Models are controlled by strict runtime rules are rigid and incredibly hard to translate. The Actor model handles errors by isolating them, letting them crash, and relying on automated supervision. Moving this to Java is a surface level mechanical exercise right up until a failure actually happens. At that point Java's lack of any automated recovery forces you to build an unnecessary amount of manual infrastructure just to recover your state. The host language just doesn't have the fundamental theory of errors needed to support the model. Similarly, the BEAM's absolute ban on shared mutable state makes the Java model completely take out Elixir’s ability to simulate it. We can’t simulate low latency shared memory in a system that was specifically built to eliminate it to prevent compounding failures.

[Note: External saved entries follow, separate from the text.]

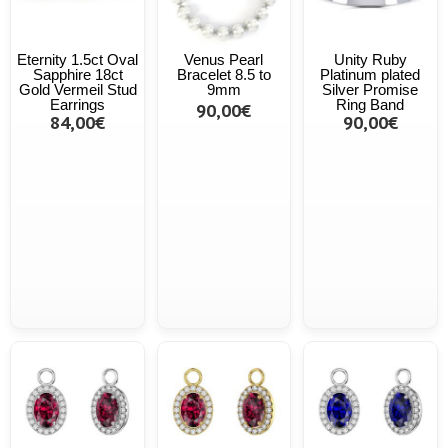
Eternity 1.5ct Oval
Venus Pearl
Unity Ruby
Sapphire 18ct
Bracelet 8.5 to
Platinum plated
Gold Vermeil Stud
9mm
Silver Promise
Earrings
Ring Band
90,00€
84,00€
90,00€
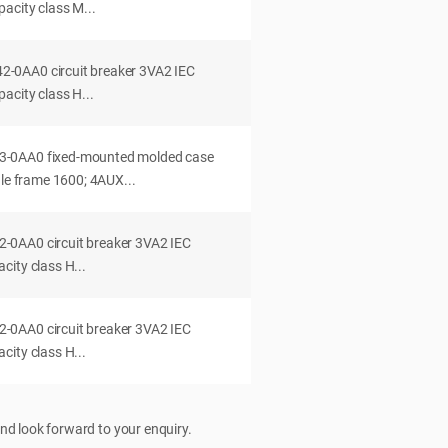
acity class M...
0AA0 circuit breaker 3VA2 IEC
acity class H...
-0AA0 fixed-mounted molded case
dle frame 1600; 4AUX...
0AA0 circuit breaker 3VA2 IEC
ity class H...
0AA0 circuit breaker 3VA2 IEC
ity class H...
nd look forward to your enquiry.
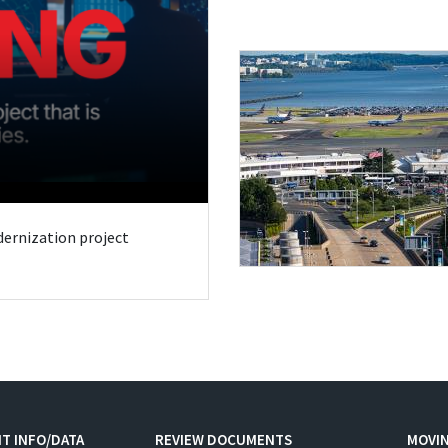
odernization project
T INFO/DATA
REVIEW DOCUMENTS
MOVI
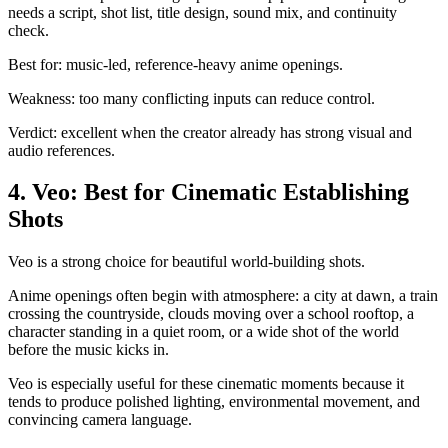
needs a script, shot list, title design, sound mix, and continuity
check.
Best for: music-led, reference-heavy anime openings.
Weakness: too many conflicting inputs can reduce control.
Verdict: excellent when the creator already has strong visual and
audio references.
4. Veo: Best for Cinematic Establishing
Shots
Veo is a strong choice for beautiful world-building shots.
Anime openings often begin with atmosphere: a city at dawn, a train
crossing the countryside, clouds moving over a school rooftop, a
character standing in a quiet room, or a wide shot of the world
before the music kicks in.
Veo is especially useful for these cinematic moments because it
tends to produce polished lighting, environmental movement, and
convincing camera language.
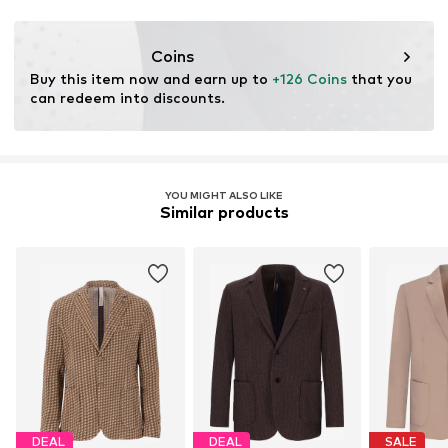
Coins
Buy this item now and earn up to 
+126 Coins
 that you 
can redeem into discounts.
YOU MIGHT ALSO LIKE
Similar products
DEAL
DEAL
SALE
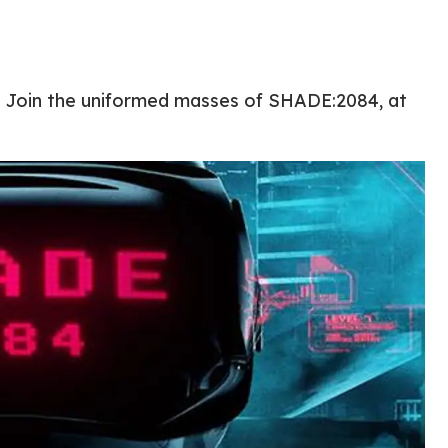
e? Join the uniformed masses of SHADE:2084, at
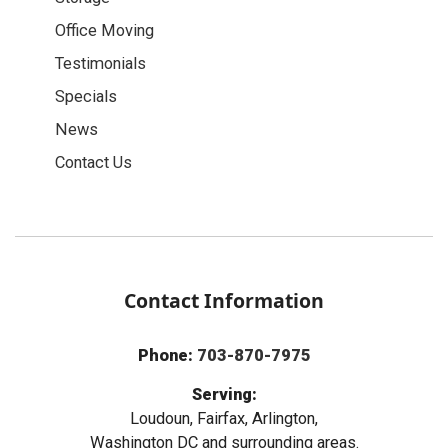
Office Moving
Testimonials
Specials
News
Contact Us
Contact Information
Phone:
703-870-7975
Serving:
Loudoun, Fairfax, Arlington,
Washington DC and surrounding areas.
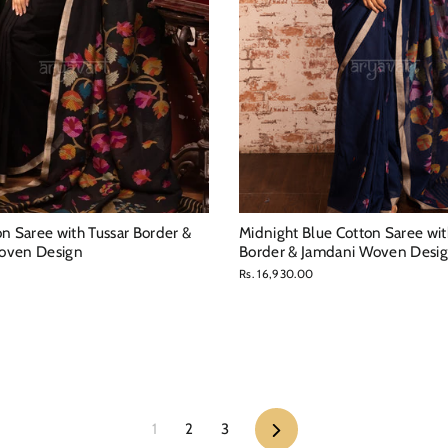
on Saree with Tussar Border &
Midnight Blue Cotton Saree wit
oven Design
Border & Jamdani Woven Desi
0
Rs. 16,930.00
Next
1
2
3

On the other hand, Go's CSP model leans heavily on specific language level syntax, like the select statement. Because this scheduling behavior is put right into the compiler instead of just offered as a standard library, moving it to Java or Elixir results in really clunky simulations. Being forced to use polling loops or synchronous call/replies, which slows both the efficiency and the simplicity of the original model.
These translation issues prove that a concurrency model isn’t just a list of features that it has and that it has a lot of ties with the runtime, and how it is fundamentally built to function. When we try to move a model out of its native environment, more than just the syntax is lost. The automatic correctness, fault tolerance, and type safety guarantees that the host was built to enforce is all lost. The difficulty of translation directly reflects how these models aren’t meant to be universal, each one was built to solve a specific set of problems.